◆ **Your task**: Scan the records below for the line containing "65 380 10914" and the line containing "203 748 102.7". Copy both, plus every line between, exactly.

◆ **Stored items**:
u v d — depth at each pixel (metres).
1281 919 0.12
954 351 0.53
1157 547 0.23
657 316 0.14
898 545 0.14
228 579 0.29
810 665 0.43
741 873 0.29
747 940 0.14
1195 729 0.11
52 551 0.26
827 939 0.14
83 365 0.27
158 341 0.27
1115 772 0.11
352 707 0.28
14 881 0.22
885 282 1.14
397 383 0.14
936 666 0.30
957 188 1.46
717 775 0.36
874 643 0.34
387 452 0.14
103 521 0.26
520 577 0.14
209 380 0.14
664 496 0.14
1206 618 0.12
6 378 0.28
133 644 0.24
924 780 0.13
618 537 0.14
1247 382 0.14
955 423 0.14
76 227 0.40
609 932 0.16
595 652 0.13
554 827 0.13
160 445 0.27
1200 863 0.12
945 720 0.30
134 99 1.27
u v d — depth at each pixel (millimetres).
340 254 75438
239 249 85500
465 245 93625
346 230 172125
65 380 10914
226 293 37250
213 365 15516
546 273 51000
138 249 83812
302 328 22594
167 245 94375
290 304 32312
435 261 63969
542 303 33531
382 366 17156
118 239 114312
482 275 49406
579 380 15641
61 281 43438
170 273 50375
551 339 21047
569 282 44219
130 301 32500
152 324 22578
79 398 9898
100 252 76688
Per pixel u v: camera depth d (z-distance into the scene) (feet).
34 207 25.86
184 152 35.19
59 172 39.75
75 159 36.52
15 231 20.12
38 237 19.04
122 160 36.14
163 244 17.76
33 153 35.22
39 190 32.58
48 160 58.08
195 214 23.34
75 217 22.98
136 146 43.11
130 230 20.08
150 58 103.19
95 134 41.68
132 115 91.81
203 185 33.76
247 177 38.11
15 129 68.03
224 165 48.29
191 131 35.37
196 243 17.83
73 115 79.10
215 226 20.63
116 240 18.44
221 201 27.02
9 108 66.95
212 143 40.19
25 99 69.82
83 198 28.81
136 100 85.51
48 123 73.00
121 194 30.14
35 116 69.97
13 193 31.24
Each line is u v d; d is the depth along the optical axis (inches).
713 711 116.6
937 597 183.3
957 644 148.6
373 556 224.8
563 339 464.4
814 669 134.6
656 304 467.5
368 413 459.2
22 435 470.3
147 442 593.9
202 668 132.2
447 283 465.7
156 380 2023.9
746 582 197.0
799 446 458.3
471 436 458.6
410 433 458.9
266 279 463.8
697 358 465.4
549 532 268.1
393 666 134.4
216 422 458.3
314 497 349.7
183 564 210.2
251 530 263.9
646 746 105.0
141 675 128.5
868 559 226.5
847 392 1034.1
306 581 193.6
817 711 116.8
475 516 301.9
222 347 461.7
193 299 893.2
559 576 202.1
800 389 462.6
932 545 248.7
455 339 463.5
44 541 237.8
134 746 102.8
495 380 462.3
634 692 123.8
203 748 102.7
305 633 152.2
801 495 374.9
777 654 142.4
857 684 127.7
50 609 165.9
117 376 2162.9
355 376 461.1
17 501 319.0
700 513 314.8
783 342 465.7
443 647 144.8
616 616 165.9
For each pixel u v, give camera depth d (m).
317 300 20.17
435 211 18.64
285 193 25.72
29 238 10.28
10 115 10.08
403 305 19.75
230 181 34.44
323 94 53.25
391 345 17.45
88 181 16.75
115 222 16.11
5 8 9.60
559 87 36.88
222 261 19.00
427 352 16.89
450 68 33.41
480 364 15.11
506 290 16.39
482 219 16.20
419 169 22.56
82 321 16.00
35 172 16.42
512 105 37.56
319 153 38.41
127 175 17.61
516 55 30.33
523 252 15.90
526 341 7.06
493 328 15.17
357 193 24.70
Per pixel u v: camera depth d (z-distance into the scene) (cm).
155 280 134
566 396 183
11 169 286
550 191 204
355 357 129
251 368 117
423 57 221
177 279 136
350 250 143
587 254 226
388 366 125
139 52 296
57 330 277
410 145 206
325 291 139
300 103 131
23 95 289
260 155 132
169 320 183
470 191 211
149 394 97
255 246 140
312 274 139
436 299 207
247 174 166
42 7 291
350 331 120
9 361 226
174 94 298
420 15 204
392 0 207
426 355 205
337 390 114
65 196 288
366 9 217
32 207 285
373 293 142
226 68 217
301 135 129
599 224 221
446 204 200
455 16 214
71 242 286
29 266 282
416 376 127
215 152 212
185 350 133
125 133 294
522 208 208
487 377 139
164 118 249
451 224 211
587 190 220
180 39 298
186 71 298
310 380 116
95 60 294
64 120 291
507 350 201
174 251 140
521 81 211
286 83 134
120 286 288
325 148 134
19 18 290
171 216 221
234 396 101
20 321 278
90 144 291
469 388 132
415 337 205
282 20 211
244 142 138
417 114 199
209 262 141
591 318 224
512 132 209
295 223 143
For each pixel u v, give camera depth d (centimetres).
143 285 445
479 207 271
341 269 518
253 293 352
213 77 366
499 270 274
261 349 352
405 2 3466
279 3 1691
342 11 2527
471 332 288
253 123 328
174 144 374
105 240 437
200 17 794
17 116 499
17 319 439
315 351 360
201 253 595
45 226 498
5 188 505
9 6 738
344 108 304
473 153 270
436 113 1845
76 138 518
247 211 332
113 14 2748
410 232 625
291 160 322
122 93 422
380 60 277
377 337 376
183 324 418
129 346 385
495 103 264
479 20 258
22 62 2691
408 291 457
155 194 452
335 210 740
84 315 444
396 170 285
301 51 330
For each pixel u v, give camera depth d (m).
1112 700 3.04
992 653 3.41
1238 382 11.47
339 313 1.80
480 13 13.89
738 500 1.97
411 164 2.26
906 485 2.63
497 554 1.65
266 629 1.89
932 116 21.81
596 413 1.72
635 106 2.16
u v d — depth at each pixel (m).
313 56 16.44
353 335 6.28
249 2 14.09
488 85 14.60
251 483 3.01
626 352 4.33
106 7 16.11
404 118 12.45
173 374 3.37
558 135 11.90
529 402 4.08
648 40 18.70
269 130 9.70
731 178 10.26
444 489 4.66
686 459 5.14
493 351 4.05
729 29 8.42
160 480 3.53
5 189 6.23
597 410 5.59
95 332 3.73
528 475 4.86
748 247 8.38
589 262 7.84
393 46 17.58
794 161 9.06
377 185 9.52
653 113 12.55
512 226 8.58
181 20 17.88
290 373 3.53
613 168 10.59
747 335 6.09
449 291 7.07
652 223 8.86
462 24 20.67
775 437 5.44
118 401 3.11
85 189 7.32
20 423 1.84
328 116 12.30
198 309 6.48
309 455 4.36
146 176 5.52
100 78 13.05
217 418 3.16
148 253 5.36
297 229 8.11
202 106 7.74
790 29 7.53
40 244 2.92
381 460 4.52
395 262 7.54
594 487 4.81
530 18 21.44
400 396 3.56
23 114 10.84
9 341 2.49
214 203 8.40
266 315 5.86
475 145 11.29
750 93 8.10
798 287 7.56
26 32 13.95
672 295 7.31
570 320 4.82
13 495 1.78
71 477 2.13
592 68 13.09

◆ **Answer**:
65 380 10914
226 293 37250
213 365 15516
546 273 51000
138 249 83812
302 328 22594
167 245 94375
290 304 32312
435 261 63969
542 303 33531
382 366 17156
118 239 114312
482 275 49406
579 380 15641
61 281 43438
170 273 50375
551 339 21047
569 282 44219
130 301 32500
152 324 22578
79 398 9898
100 252 76688
Per pixel u v: camera depth d (z-distance into the scene) (feet).
34 207 25.86
184 152 35.19
59 172 39.75
75 159 36.52
15 231 20.12
38 237 19.04
122 160 36.14
163 244 17.76
33 153 35.22
39 190 32.58
48 160 58.08
195 214 23.34
75 217 22.98
136 146 43.11
130 230 20.08
150 58 103.19
95 134 41.68
132 115 91.81
203 185 33.76
247 177 38.11
15 129 68.03
224 165 48.29
191 131 35.37
196 243 17.83
73 115 79.10
215 226 20.63
116 240 18.44
221 201 27.02
9 108 66.95
212 143 40.19
25 99 69.82
83 198 28.81
136 100 85.51
48 123 73.00
121 194 30.14
35 116 69.97
13 193 31.24
Each line is u v d; d is the depth along the optical axis (inches).
713 711 116.6
937 597 183.3
957 644 148.6
373 556 224.8
563 339 464.4
814 669 134.6
656 304 467.5
368 413 459.2
22 435 470.3
147 442 593.9
202 668 132.2
447 283 465.7
156 380 2023.9
746 582 197.0
799 446 458.3
471 436 458.6
410 433 458.9
266 279 463.8
697 358 465.4
549 532 268.1
393 666 134.4
216 422 458.3
314 497 349.7
183 564 210.2
251 530 263.9
646 746 105.0
141 675 128.5
868 559 226.5
847 392 1034.1
306 581 193.6
817 711 116.8
475 516 301.9
222 347 461.7
193 299 893.2
559 576 202.1
800 389 462.6
932 545 248.7
455 339 463.5
44 541 237.8
134 746 102.8
495 380 462.3
634 692 123.8
203 748 102.7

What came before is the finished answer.